### What is being asked
The data below holds the lines to copy: everything from the line containing "to use the Platform." to the line containing "3. CUSTOMER RESPONSIBILITIES", both ends included, set down exactly.

### Listed entries

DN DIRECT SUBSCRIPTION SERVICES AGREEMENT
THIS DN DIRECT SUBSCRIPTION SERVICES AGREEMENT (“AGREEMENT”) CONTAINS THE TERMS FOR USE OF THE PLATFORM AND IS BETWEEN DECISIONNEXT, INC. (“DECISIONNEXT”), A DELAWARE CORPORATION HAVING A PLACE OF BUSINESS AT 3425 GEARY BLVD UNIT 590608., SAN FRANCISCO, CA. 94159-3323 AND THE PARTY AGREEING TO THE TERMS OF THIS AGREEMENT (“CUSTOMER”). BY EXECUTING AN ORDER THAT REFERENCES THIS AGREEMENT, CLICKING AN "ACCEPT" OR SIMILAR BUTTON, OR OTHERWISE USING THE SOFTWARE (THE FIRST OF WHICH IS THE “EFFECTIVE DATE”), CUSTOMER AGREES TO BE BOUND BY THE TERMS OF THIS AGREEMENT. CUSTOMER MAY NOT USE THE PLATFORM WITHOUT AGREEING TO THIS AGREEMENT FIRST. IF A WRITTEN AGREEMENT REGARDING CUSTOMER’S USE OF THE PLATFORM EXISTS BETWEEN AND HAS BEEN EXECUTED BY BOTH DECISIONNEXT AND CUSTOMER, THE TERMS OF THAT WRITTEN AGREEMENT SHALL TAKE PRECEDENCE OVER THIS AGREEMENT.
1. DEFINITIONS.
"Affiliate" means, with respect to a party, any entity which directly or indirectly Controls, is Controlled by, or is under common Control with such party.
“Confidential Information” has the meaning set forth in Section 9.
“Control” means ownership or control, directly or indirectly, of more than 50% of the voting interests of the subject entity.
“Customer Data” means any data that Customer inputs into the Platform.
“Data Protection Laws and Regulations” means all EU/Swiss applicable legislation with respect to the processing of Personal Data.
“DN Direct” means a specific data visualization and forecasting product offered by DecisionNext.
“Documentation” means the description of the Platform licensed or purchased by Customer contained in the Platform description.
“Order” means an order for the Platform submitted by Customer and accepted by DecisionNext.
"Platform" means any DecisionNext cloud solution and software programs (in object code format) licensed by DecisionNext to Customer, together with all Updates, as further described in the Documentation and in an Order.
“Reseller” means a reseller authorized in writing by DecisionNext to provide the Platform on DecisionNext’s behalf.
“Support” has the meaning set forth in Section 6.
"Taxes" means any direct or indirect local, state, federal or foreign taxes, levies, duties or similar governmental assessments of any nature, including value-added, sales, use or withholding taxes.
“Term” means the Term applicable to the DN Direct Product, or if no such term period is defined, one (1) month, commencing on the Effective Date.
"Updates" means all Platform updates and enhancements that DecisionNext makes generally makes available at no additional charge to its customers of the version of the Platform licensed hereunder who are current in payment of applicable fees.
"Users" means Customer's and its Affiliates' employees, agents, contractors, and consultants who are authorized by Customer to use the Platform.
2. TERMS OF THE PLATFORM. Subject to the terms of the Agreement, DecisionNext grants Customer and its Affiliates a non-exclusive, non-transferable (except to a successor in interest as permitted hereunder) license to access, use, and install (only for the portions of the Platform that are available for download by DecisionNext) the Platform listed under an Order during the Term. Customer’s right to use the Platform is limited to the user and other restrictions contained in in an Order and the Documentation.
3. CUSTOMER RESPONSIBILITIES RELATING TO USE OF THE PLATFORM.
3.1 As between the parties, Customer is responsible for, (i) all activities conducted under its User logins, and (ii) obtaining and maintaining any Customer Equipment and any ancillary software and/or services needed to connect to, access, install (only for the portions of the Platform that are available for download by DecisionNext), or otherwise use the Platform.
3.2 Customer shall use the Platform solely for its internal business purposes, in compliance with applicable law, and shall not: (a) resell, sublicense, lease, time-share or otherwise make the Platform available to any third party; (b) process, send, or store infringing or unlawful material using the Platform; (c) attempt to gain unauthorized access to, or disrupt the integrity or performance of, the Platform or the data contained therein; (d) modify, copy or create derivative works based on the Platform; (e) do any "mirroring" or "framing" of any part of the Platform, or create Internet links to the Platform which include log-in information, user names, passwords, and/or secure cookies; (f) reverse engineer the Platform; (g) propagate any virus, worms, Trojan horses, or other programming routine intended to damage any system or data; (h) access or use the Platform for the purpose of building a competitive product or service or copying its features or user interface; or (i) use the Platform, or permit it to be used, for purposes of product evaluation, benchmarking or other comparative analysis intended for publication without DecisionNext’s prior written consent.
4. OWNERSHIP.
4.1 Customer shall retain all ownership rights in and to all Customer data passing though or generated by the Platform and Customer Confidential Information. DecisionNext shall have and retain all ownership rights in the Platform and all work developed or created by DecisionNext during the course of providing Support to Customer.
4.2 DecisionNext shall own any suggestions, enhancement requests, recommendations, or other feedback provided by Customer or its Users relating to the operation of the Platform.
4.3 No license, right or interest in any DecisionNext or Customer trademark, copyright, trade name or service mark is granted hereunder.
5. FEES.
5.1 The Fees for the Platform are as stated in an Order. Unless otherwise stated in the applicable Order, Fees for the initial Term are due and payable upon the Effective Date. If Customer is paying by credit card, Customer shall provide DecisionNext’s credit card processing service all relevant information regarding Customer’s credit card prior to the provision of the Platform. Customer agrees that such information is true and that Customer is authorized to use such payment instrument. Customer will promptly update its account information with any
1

### Solution to this task
"Users" means Customer's and its Affiliates' employees, agents, contractors, and consultants who are authorized by Customer to use the Platform.
2. TERMS OF THE PLATFORM. Subject to the terms of the Agreement, DecisionNext grants Customer and its Affiliates a non-exclusive, non-transferable (except to a successor in interest as permitted hereunder) license to access, use, and install (only for the portions of the Platform that are available for download by DecisionNext) the Platform listed under an Order during the Term. Customer’s right to use the Platform is limited to the user and other restrictions contained in in an Order and the Documentation.
3. CUSTOMER RESPONSIBILITIES RELATING TO USE OF THE PLATFORM.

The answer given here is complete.